| EXTRACT PROVIDED |
-*-

Jurisprudence and a past statement by the interior ministry left decisions on burials at the mayor’s discretion. Hidalgo’s predecessor made exceptions for Susan Sontag, in 2004, and Carlos Fuentes, in 2012.

“My father used to love stopping in little Irish cemeteries overlooking the sea,” says Alice Déon. “There’s no view in Montparnasse, but I thought he’d have friends there to talk to.” She begins listing writers her father admired, and who are buried in Montparnasse: Théodore de Banville, Charles Baudelaire, Samuel Beckett . . . “He’ll be in good company,” she says.

In the late 1930s Déon joined Charles Maurras’s far-right, royalist Action Française. Although his novels are about life and love, not politics, Déon never renounced the ideas he espoused in his youth.

Hidalgo is the granddaughter of Spanish republicans, who abhorred the far right. For the past year her refusal to allow Déon to be buried in Paris was viewed as petty and Ubuesque, a word derived from a play by Alfred Jarry and meaning absurd.

Then 100 writers and publishers signed a full-page petition published by the conservative daily Le Figaro on Monday.

-*-

| YOUR ASSIGNMENT |
From the text about Déon's burial, write out the passage from "In the late" to "and meaning absurd.". The items that follow were taken from a different source than the text above.

-*-

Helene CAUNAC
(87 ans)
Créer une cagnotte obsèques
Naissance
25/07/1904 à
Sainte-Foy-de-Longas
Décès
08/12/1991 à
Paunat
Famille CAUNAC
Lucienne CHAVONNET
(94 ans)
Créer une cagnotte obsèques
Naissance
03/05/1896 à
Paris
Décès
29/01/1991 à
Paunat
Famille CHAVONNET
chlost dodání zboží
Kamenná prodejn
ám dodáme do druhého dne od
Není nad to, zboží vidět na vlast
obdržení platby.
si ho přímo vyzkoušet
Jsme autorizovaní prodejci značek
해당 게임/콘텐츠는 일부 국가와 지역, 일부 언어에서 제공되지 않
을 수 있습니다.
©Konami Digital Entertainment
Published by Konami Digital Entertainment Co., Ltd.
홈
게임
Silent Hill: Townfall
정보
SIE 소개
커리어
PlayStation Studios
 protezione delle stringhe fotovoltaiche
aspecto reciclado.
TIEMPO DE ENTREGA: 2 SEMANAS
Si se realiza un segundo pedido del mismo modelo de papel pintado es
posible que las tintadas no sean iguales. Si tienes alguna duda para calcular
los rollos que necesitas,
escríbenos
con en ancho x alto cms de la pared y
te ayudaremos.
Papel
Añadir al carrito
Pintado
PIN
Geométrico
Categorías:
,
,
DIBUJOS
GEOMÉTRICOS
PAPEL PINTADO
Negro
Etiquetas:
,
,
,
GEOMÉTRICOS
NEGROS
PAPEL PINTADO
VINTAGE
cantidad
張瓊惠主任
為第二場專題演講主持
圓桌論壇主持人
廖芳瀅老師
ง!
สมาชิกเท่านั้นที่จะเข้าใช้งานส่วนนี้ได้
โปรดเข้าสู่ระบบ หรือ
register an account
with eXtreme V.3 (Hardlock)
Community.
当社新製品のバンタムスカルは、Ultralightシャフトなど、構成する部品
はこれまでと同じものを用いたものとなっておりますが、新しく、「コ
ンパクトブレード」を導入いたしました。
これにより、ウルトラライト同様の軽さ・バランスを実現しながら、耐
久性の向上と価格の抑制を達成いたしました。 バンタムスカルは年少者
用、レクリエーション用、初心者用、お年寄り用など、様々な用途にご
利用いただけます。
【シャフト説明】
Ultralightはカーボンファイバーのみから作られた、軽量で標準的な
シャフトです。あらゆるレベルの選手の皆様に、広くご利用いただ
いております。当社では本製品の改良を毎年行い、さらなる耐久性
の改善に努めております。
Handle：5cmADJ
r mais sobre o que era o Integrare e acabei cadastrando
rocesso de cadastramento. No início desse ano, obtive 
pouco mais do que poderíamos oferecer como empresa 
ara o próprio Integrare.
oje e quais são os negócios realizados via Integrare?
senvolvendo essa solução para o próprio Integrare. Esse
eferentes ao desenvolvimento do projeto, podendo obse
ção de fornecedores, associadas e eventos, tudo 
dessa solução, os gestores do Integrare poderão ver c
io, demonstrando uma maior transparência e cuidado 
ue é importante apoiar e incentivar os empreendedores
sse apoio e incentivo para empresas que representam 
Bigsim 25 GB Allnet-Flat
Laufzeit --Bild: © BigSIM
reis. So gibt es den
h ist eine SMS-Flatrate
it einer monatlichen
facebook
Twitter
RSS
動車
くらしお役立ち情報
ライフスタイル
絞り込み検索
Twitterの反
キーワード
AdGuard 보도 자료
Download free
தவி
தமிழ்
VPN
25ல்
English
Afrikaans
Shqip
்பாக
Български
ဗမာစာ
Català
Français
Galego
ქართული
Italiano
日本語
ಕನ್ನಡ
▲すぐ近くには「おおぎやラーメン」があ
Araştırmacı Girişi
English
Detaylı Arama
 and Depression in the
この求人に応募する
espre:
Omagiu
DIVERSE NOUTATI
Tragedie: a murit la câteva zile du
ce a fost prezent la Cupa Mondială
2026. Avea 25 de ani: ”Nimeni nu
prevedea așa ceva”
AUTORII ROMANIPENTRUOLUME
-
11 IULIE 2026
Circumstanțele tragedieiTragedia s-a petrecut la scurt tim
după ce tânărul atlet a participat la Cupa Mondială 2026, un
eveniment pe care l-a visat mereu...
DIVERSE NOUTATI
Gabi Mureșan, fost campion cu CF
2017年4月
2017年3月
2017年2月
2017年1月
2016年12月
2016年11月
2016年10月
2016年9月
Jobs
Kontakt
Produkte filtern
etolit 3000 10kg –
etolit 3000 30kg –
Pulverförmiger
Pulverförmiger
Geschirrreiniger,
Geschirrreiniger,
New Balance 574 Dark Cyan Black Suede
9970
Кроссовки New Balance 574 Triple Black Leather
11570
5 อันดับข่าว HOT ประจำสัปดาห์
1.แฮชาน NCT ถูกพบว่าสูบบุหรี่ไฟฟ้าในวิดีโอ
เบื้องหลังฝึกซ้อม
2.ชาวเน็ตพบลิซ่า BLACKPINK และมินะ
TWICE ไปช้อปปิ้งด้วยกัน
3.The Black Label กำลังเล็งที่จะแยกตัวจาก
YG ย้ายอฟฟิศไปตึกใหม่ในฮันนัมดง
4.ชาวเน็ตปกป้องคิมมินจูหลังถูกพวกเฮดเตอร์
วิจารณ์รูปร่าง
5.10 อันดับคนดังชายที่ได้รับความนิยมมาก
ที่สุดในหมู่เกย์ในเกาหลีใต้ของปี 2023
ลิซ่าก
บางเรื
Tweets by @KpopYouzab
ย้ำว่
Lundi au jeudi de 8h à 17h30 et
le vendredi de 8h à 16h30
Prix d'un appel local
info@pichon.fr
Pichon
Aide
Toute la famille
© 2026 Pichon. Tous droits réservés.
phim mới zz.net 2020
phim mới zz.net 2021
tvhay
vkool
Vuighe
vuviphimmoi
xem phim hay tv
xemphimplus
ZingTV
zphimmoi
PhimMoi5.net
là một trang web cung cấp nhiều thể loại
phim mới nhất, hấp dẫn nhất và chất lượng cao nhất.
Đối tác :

-*-

| YOUR SOLUTION |
In the late 1930s Déon joined Charles Maurras’s far-right, royalist Action Française. Although his novels are about life and love, not politics, Déon never renounced the ideas he espoused in his youth.

Hidalgo is the granddaughter of Spanish republicans, who abhorred the far right. For the past year her refusal to allow Déon to be buried in Paris was viewed as petty and Ubuesque, a word derived from a play by Alfred Jarry and meaning absurd.